> Data entries

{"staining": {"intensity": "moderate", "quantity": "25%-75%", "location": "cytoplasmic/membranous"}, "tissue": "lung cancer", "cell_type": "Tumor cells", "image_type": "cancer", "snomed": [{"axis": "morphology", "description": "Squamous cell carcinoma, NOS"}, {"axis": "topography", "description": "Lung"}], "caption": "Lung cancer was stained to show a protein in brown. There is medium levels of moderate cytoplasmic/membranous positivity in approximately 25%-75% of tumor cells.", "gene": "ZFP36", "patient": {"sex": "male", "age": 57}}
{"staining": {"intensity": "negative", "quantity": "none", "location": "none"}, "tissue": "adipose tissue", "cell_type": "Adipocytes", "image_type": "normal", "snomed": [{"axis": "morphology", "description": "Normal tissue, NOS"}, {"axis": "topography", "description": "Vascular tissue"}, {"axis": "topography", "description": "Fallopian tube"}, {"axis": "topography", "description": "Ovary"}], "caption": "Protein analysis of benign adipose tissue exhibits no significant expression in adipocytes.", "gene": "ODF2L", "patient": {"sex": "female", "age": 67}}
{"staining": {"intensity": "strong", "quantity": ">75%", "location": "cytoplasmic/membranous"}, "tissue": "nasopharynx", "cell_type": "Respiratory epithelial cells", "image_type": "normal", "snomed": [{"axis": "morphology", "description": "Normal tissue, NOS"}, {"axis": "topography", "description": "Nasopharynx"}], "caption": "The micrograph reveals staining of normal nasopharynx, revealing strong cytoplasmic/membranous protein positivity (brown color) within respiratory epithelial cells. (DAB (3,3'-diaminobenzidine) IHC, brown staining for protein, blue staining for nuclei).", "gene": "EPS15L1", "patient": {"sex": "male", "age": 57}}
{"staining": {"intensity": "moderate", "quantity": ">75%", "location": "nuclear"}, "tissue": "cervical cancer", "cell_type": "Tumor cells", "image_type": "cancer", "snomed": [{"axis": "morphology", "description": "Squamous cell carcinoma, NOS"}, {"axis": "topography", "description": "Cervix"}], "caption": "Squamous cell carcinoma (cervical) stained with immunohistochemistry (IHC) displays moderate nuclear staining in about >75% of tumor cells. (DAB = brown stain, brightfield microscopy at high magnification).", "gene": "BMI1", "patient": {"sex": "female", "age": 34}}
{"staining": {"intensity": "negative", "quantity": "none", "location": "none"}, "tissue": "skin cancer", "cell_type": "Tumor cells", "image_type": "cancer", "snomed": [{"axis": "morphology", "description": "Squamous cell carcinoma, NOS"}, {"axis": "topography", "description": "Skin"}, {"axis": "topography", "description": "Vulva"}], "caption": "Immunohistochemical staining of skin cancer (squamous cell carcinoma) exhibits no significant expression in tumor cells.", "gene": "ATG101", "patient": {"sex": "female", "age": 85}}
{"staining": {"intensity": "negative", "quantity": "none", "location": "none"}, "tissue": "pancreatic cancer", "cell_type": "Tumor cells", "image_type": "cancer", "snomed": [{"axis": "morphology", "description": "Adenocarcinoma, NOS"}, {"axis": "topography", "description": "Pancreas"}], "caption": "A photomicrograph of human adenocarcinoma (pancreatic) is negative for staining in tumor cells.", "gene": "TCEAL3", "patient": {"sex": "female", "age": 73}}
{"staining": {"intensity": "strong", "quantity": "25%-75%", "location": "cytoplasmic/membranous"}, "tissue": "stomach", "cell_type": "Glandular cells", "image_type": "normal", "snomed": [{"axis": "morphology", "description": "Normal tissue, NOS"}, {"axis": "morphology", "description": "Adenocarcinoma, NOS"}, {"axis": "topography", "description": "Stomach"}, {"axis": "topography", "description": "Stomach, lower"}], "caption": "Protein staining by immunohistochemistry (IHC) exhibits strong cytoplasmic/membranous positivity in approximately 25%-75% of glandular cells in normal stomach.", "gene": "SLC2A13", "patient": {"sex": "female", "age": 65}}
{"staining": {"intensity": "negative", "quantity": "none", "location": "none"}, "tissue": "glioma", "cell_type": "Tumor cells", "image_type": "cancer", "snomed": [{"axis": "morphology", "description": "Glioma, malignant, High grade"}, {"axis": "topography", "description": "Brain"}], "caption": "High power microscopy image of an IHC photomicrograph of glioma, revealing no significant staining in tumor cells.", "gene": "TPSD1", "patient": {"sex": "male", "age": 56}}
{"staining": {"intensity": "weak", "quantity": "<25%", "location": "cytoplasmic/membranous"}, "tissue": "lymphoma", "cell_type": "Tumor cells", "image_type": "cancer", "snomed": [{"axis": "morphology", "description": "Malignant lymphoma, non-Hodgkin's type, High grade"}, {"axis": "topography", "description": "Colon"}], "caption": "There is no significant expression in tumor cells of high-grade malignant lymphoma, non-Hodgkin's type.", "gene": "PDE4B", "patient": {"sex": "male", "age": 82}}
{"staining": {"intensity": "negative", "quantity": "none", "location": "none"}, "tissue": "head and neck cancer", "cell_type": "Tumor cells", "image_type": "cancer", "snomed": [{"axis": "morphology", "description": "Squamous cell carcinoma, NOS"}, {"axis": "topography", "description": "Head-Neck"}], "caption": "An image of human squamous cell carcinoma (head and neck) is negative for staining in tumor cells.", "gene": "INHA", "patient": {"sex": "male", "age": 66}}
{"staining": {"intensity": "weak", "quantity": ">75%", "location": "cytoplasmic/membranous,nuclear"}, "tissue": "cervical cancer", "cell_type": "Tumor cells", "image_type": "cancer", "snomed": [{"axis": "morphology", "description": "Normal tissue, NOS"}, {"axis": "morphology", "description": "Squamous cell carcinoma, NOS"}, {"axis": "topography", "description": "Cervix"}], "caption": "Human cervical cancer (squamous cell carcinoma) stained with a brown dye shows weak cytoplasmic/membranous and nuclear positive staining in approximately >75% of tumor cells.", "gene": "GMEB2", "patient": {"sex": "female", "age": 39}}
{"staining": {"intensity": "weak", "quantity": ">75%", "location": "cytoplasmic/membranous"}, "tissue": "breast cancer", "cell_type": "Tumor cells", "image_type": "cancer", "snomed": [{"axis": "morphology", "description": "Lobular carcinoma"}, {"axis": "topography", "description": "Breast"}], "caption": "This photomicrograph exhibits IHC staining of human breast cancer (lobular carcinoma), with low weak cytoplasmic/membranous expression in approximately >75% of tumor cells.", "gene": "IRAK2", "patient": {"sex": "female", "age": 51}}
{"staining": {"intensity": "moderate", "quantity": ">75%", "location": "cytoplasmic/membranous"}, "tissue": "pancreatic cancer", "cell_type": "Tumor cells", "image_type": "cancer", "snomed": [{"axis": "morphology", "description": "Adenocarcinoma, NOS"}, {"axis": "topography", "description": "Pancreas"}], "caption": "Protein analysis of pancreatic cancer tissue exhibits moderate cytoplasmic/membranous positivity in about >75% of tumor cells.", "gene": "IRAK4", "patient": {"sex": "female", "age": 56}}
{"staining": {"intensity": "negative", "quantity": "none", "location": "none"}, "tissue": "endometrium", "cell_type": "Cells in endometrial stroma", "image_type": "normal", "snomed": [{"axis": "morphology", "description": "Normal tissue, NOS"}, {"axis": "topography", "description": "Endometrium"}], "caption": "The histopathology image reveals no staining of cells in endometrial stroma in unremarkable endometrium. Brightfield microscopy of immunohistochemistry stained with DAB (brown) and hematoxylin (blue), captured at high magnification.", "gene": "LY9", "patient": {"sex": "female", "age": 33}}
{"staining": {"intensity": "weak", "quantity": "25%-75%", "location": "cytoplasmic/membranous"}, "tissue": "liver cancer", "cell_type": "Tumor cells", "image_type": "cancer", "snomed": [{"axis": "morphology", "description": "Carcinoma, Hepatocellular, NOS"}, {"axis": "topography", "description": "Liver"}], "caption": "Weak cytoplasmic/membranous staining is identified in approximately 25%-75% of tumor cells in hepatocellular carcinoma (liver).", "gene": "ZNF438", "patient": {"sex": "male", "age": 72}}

> Task brief
Copy each line above where the string "photomicrograph" occurs.

> Answer to this exercise
{"staining": {"intensity": "negative", "quantity": "none", "location": "none"}, "tissue": "pancreatic cancer", "cell_type": "Tumor cells", "image_type": "cancer", "snomed": [{"axis": "morphology", "description": "Adenocarcinoma, NOS"}, {"axis": "topography", "description": "Pancreas"}], "caption": "A photomicrograph of human adenocarcinoma (pancreatic) is negative for staining in tumor cells.", "gene": "TCEAL3", "patient": {"sex": "female", "age": 73}}
{"staining": {"intensity": "negative", "quantity": "none", "location": "none"}, "tissue": "glioma", "cell_type": "Tumor cells", "image_type": "cancer", "snomed": [{"axis": "morphology", "description": "Glioma, malignant, High grade"}, {"axis": "topography", "description": "Brain"}], "caption": "High power microscopy image of an IHC photomicrograph of glioma, revealing no significant staining in tumor cells.", "gene": "TPSD1", "patient": {"sex": "male", "age": 56}}
{"staining": {"intensity": "weak", "quantity": ">75%", "location": "cytoplasmic/membranous"}, "tissue": "breast cancer", "cell_type": "Tumor cells", "image_type": "cancer", "snomed": [{"axis": "morphology", "description": "Lobular carcinoma"}, {"axis": "topography", "description": "Breast"}], "caption": "This photomicrograph exhibits IHC staining of human breast cancer (lobular carcinoma), with low weak cytoplasmic/membranous expression in approximately >75% of tumor cells.", "gene": "IRAK2", "patient": {"sex": "female", "age": 51}}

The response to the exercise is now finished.